MISSISSIPPI LEGISLATURE
2004 Regular Session
To: Finance
By: Senator(s) Robertson
AN ACT TO AMEND SECTION 27-65-17, MISSISSIPPI CODE OF 1972, TO IMPOSE THE SALES TAX AT A REDUCED RATE ON CERTAIN SALES OF MACHINERY AND MACHINE PARTS TO A HIGH TECHNOLOGY BUSINESS FOR PLANT USE; TO AMEND SECTION 27-65-101, MISSISSIPPI CODE OF 1972, TO EXEMPT FROM SALES TAXATION SALES OF CERTAIN COMPONENT MATERIALS AND MACHINERY AND EQUIPMENT TO HIGH TECHNOLOGY BUSINESSES FOR INDUSTRIAL PURPOSES; AND FOR RELATED PURPOSES.
BE IT ENACTED BY THE LEGISLATURE OF THE STATE OF MISSISSIPPI:
SECTION 1. Section 27-65-17, Mississippi Code of 1972, is amended as follows:
27-65-17. (1) Upon every person engaging or continuing within this state in the business of selling any tangible personal property whatsoever there is hereby levied, assessed and shall be collected a tax equal to seven percent (7%) of the gross proceeds of the retail sales of the business, except as otherwise provided herein.
Retail sales of farm tractors shall be taxed at the rate of one percent (1%) when made to farmers for agricultural purposes.
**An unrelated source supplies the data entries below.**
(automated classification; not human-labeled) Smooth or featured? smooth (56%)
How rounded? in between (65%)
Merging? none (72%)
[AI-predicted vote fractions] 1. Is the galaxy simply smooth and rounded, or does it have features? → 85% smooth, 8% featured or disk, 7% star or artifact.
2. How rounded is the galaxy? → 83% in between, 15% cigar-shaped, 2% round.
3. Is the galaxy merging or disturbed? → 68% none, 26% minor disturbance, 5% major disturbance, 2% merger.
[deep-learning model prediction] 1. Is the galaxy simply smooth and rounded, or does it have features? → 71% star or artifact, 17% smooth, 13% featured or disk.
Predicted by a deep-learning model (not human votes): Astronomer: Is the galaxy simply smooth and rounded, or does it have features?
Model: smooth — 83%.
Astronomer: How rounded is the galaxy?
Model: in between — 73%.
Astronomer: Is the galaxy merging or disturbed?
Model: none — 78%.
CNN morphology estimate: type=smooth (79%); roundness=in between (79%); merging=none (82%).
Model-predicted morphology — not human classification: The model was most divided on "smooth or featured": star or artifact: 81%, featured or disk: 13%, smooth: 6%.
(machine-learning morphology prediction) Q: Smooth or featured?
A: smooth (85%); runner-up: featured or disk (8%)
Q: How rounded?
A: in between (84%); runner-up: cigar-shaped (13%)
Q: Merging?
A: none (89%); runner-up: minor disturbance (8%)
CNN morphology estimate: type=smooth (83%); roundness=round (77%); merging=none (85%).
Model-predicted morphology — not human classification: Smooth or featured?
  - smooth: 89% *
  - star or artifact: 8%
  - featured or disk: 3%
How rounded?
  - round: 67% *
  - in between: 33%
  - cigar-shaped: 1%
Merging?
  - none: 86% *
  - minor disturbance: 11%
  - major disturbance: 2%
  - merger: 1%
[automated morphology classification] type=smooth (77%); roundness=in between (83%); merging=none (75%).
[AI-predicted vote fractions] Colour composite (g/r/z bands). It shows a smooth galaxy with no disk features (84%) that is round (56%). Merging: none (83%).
Retail sales of farm implements sold to farmers and used directly in the production of poultry, ratite, domesticated fish as defined in Section 69-7-501, livestock, livestock products, agricultural crops or ornamental plant crops or used for other agricultural purposes shall be taxed at the rate of three percent (3%) when used on the farm. The three percent (3%) rate shall alsoapply to all equipment used in logging, pulpwood operations or tree farming which is either (a) self-propelled or which is (b) mounted so that it is (i) permanently attached to other equipment which is self-propelled or (ii) permanently attached to other equipment drawn by a vehicle which is self-propelled.
Except as otherwise provided in subsection (3) of this section, retail sales of aircraft, automobiles, trucks, truck-tractors, semitrailers and mobile homes shall be taxed at the rate of three percent (3%).
Sales of manufacturing machinery or manufacturing machine parts when made to a manufacturer or custom processor for plant use only when the machinery and machine parts will be used exclusively and directly within this state in manufacturing a commodity for sale, rental or in processing for a fee shall be taxed at the rate of one and one-half percent (1-1/2%).
Sales of machinery and machine parts when made to a high technology business for plant use only when the machinery and machine parts will be used exclusively and directly within this state for industrial purposes, including, but not limited to, manufacturing or research and development activities, shall be taxed at the rate of one and one-half percent (1-1/2%).
Sales of materials for use in track and track structures to a railroad whose rates are fixed by the Interstate Commerce Commission or the Mississippi Public Service Commission shall be taxed at the rate of three percent (3%).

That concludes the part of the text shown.